Monday, December 2, 2019

Ridiculousness

For once I want to express something in English here, mainly because the word "ridiculous" I want to use is not has no equivalent in Thai that express how ridiculous it is.. lol just by reading it, ridiculous sounds so ridiculous, right...

I have had the 1 year wait that results in a 1-2 minutes outcome before. Great, still something tangible no matter how small that is. I thought I am ready for anything after this point.

That epic thunderstorm survival event that turns out empty. Questionable, but I was getting used to this I think it's normal that things wouldn't go as I want to most of the time.

The car then overheat and broken at the very important moment. That is just golden.

I do remember the eclair. Still fails. That made me think about a piece of colored paper I intended to keep it preciously but still manages to lose it. Good thing that last one is still here in my bag, I learned from my mistake. The stupid broken shell of a previously-a-pen is still here too. I still don't know what that means but I keep what makes me happy.

How about that and that and.. there are too many to recall here. Maybe you can just read one of my diary when I die. Or maybe I didn't write those down at all, not that I have enough guts to go and check them.

The most recently is this, 2 years of wishful hope. It was still not stupid, but that didn't happen either, and then after that day I got it cleared out finally and there is no more reason to hope. But it didn't hurt anyways so it secretly turned into a pointless, stupid, and even fun hope that it is OK on any outcomes. I thought that was the best state to be in honestly, and I was able to walk straight again by keeping it like that.

Then lol, a year after, totalled to 3 years, it happened except that I missed it. The chance to be happy for about 5 minutes I could have. All 3 years considered, I should have got this statistically speaking. Then of course! It happen on just 0.5% of the time that I could miss. This is completely ridiculous, I laughed wryly in my mind. Immediately all my past ridiculousness came back to remind me how everything magically fails.

Well I was wrong, it did hurt. Maybe only a bit, because it is completely ridiculous in both how low the chance that it could happen but it happens anyways, and the stupid reason to hope for it. I could have been a bit happier if I got that, but it would have been a big achievement. I keep regretting to the what-if scenario if I got that very small but important happiness.

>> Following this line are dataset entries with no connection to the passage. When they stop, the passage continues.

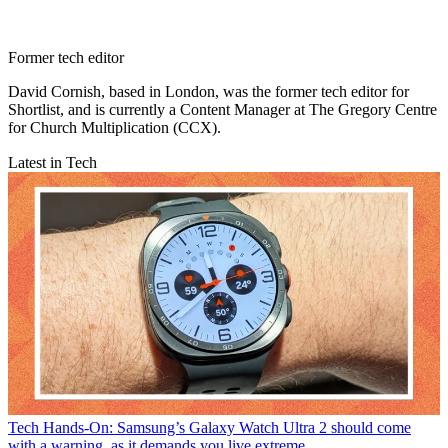
Former tech editor
David Cornish, based in London, was the former tech editor for
Shortlist, and is currently a Content Manager at The Gregory Centre
for Church Multiplication (CCX).
Latest in Tech
Tech
Hands-On: Samsung’s Galaxy Watch Ultra 2 should come
with a warning, as it demands you live extreme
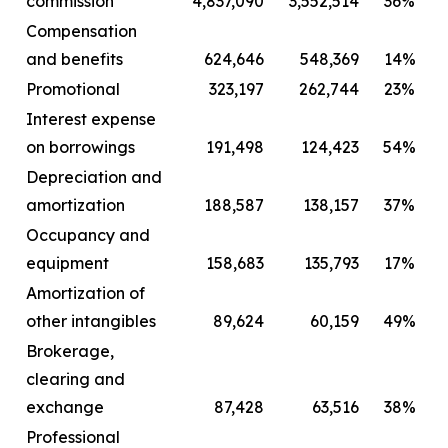
commission
4,837,090
3,552,514
36%
Compensation
and benefits
624,646
548,369
14%
Promotional
323,197
262,744
23%
Interest expense
on borrowings
191,498
124,423
54%
Depreciation and
amortization
188,587
138,157
37%
Occupancy and
equipment
158,683
135,793
17%
Amortization of
other intangibles
89,624
60,159
49%
Brokerage,
clearing and
exchange
87,428
63,516
38%
Professional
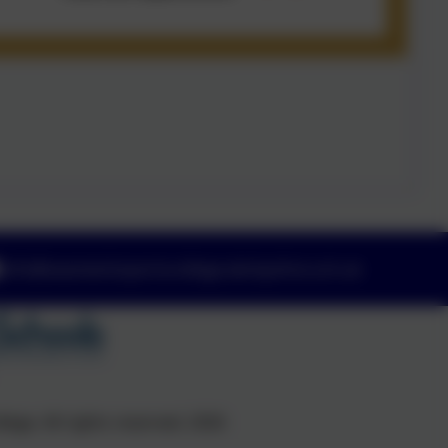
info@swanwicksportscollege.derbyshire.sch.uk
ege. All rights reserved. 2026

One funny thing, I think it would be 0 or +, if it didn't happen then that's fine. If it happen then it's a small boost in happiness. But given how low the chance of it happening, when it did happen AND I know I missed it, there is a hidden - appearing from nowhere!

There is no going back to get it, I should hope for the next future where next thing fails, but I can't help regretting. Well, damn.

Life's crazy, maybe I was blinded by only the things that went wrong and not seeing the thing that goes right. But hoestly now that a day passed and I calmed down, I can't still think of anything that goes right recently or even counted years or 2 years prior.

Maybe I could count that I successfully made a crispy pork by research, or that I finally made over 5000 THB income from my passives I built? Well, those are nice. But the thing that hurt the most scales according to how you had been working for it. Those somehow always crashes, hard. By always, I think there is no long-term things that goes well so far.

Also I wondered why human are somehow wired to kill itself when these thing repeatedly happen. This thinking will be a funny one after some days passed but it was surreal when it came to mind. It is just ridiculous that something as long as in "years" unit just goes poof, in a matter of realization. And everytime, unbelievable.

I just have to stay strong to my personal point of life  : "to keep living to see the next event whether that is a bad or good one". But I just hope that type things out in a blog that no one would came across should help me out some more now that the wound is still fresh.

Anyways, all of these are all stupid. The only problem that it hurts for real, which is also stupid. I wish I choose to not knowing about something more often, maybe I would be happier that way.